Bank Reconciliation for Professional Services
A standardised procedure for reconciling the organisation bank accounts to the general ledger on a regular basis to ensure all cash transactions are accurately recorded.
Purpose
To verify that the cash balance per the bank statement agrees with the cash balance per the general ledger, identify and resolve discrepancies, and ensure the integrity of cash reporting.
Scope
Covers all bank accounts held by the organisation including operating accounts, savings accounts, term deposits, and any trust accounts. Reconciliation is performed at least monthly and ideally weekly.
Prerequisites
- Access to online banking to download bank statements and matter data
- Access to the accounting system with appropriate permissions for the cash module
- Prior-period bank reconciliation with any outstanding items carried forward
Designed to meet professional indemnity requirements, client confidentiality obligations, and industry body reporting standards.
Step-by-Step Procedure
Obtain the Bank Statement
Download or obtain the bank statement for the reconciliation period, ensuring it covers the full period from the last reconciliation date.
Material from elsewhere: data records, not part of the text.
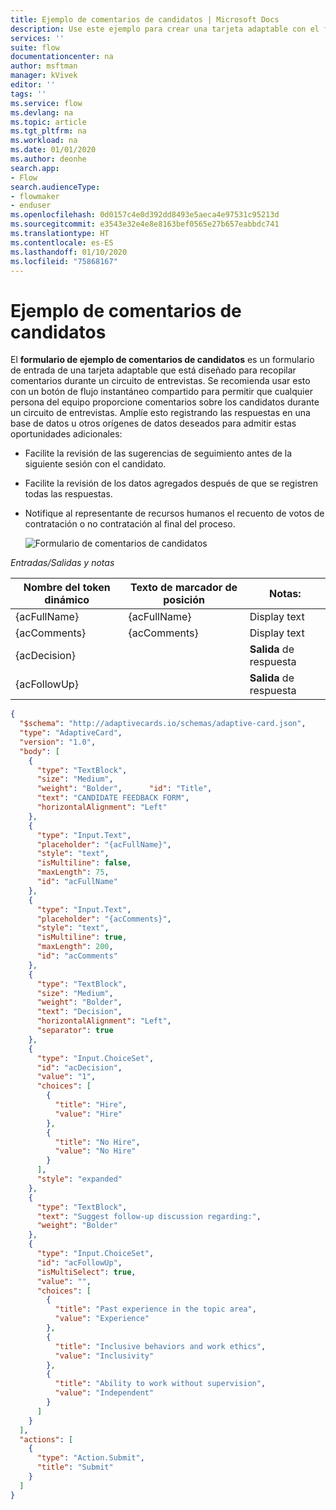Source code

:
 ```yaml
---
title: Ejemplo de comentarios de candidatos | Microsoft Docs
description: Use este ejemplo para crear una tarjeta adaptable con el fin de recopilar comentarios de los candidatos para un puesto de trabajo.
services: ''
suite: flow
documentationcenter: na
author: msftman
manager: kVivek
editor: ''
tags: ''
ms.service: flow
ms.devlang: na
ms.topic: article
ms.tgt_pltfrm: na
ms.workload: na
ms.date: 01/01/2020
ms.author: deonhe
search.app:
- Flow
search.audienceType:
- flowmaker
- enduser
ms.openlocfilehash: 0d0157c4e0d392dd8493e5aeca4e97531c95213d
ms.sourcegitcommit: e3543e32e4e8e8163bef0565e27b657eabbdc741
ms.translationtype: HT
ms.contentlocale: es-ES
ms.lasthandoff: 01/10/2020
ms.locfileid: "75868167"
---
```

# <a name="candidate-feedback-sample"></a>Ejemplo de comentarios de candidatos

El **formulario de ejemplo de comentarios de candidatos** es un formulario de entrada de una tarjeta adaptable que está diseñado para recopilar comentarios durante un circuito de entrevistas. Se recomienda usar esto con un botón de flujo instantáneo compartido para permitir que cualquier persona del equipo proporcione comentarios sobre los candidatos durante un circuito de entrevistas. Amplíe esto registrando las respuestas en una base de datos u otros orígenes de datos deseados para admitir estas oportunidades adicionales:

-   Facilite la revisión de las sugerencias de seguimiento antes de la siguiente sesión con el candidato.
-   Facilite la revisión de los datos agregados después de que se registren todas las respuestas.
-   Notifique al representante de recursos humanos el recuento de votos de contratación o no contratación al final del proceso.

     ![Formulario de comentarios de candidatos](media/adaptive-cards/candidate-form.png)

*Entradas/Salidas y notas*

| Nombre del token dinámico | Texto de marcador de posición | Notas:              |
|--------------------|------------------|---------------------|
| {acFullName}       | {acFullName}     | Display text        |
| {acComments}       | {acComments}     | Display text        |
| {acDecision}       |                  | **Salida** de respuesta |
| {acFollowUp}       |                  | **Salida** de respuesta |

``` json
{
  "$schema": "http://adaptivecards.io/schemas/adaptive-card.json",
  "type": "AdaptiveCard",
  "version": "1.0",
  "body": [
    {
      "type": "TextBlock",
      "size": "Medium",
      "weight": "Bolder",      "id": "Title",
      "text": "CANDIDATE FEEDBACK FORM",
      "horizontalAlignment": "Left"
    },
    {
      "type": "Input.Text",
      "placeholder": "{acFullName}",
      "style": "text",
      "isMultiline": false,
      "maxLength": 75,
      "id": "acFullName"
    },
    {
      "type": "Input.Text",
      "placeholder": "{acComments}",
      "style": "text",
      "isMultiline": true,
      "maxLength": 200,
      "id": "acComments"
    },
    {
      "type": "TextBlock",
      "size": "Medium",
      "weight": "Bolder",
      "text": "Decision",
      "horizontalAlignment": "Left",
      "separator": true
    },
    {
      "type": "Input.ChoiceSet",
      "id": "acDecision",
      "value": "1",
      "choices": [
        {
          "title": "Hire",
          "value": "Hire"
        },
        {
          "title": "No Hire",
          "value": "No Hire"
        }
      ],
      "style": "expanded"
    },
    {
      "type": "TextBlock",
      "text": "Suggest follow-up discussion regarding:",
      "weight": "Bolder"
    },
    {
      "type": "Input.ChoiceSet",
      "id": "acFollowUp",
      "isMultiSelect": true,
      "value": "",
      "choices": [
        {
          "title": "Past experience in the topic area",
          "value": "Experience"
        },
        {
          "title": "Inclusive behaviors and work ethics",
          "value": "Inclusivity"
        },
        {
          "title": "Ability to work without supervision",
          "value": "Independent"
        }
      ]
    }
  ],
  "actions": [
    {
      "type": "Action.Submit",
      "title": "Submit"
    }
  ]
}
```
- 1.1Log into the online banking platform
- 1.2Download the bank statement for the reconciliation period in CSV and PDF format
- 1.3Verify the opening balance matches the prior-period closing balance
- 1.4Save the statement to the reconciliation folder for the period
Match Cleared Transactions
Match each matter on the bank statement to the corresponding entry in the general ledger cash account.
- 2.1Import the bank statement data into the accounting software auto-matching tool
- 2.2Review and confirm auto-matched transactions
- 2.3Manually match remaining transactions by reference number, date, and amount
- 2.4Flag any bank transactions that do not have a matching ledger entry
- Match in batches by matter type (e.g., all direct credits, then all direct debits) for efficiency
Identify and Investigate Unmatched Items
Review all unmatched items on both the bank statement and the general ledger and investigate the cause of each discrepancy.
- 3.1List all unmatched bank statement items (deposits and withdrawals not in the ledger)
- 3.2List all unmatched ledger items (entries not yet cleared on the bank statement)
- 3.3Investigate each unmatched item to determine whether it is a timing difference, error, or missing entry
- 3.4Categorise items as outstanding cheques, deposits in transit, bank fees, or errors
Process Adjusting Entries
Post any required journal entries to the general ledger to record bank charges, interest, direct debits, or corrections identified during reconciliation.
- 4.1Post entries for bank fees, charges, and interest not previously recorded
- 4.2Record any direct debit or direct credit transactions not yet in the ledger
- 4.3Correct any posting errors identified during the matching process
- 4.4Ensure all adjusting entries are supported by adequate documentation
Prepare the Bank Reconciliation Statement
Prepare the formal bank reconciliation statement showing the bank balance, outstanding items, and adjusted book balance.
- 5.1Start with the closing bank statement balance
- 5.2Add deposits in transit (recorded in the ledger but not yet on the bank statement)
- 5.3Deduct outstanding cheques or payments (recorded in the ledger but not yet cleared)
- 5.4Confirm the adjusted bank balance equals the general ledger cash balance
Review and Sign Off
Submit the completed reconciliation to the Finance Manager for review and sign-off.
- 6.1Present the reconciliation with all supporting documentation
- 6.2Explain any significant or unusual reconciling items
- 6.3Obtain the Finance Manager sign-off on the reconciliation
- 6.4File the signed reconciliation in the period-end folder
- Outstanding items from prior periods that have not cleared should be escalated for investigation
Quality Checkpoints
Common Mistakes to Avoid
Expected Outcomes
Bank reconciliations balance to within zero for all accounts each period.
All bank reconciliations are completed within three business days of month end.
No reconciling items are older than 60 days without a documented resolution plan.
Frequently Asked Questions
How often should bank reconciliations be performed?
Bank reconciliations should be performed at least monthly. For high-volume accounts, weekly or even daily reconciliation is recommended to identify issues early.
What should I do if I cannot identify a bank matter?
Contact the bank for additional matter details such as the remitter name or reference number. If the matter remains unidentified after investigation, escalate to the Finance Manager.
Can I use the bank balance as the book balance without reconciling?
No. The bank balance and book balance will almost always differ due to timing differences, uncleared transactions, and items recorded by one party but not the other. A formal reconciliation is essential.
How long should bank reconciliation records be retained?
Bank reconciliation records should be retained for at least five years in accordance with ATO record-keeping requirements and general financial record retention policies.
What is a deposit in transit?
A deposit in transit is a payment received and recorded in the general ledger but not yet reflected on the bank statement, usually due to processing timing. It should appear on the next bank statement.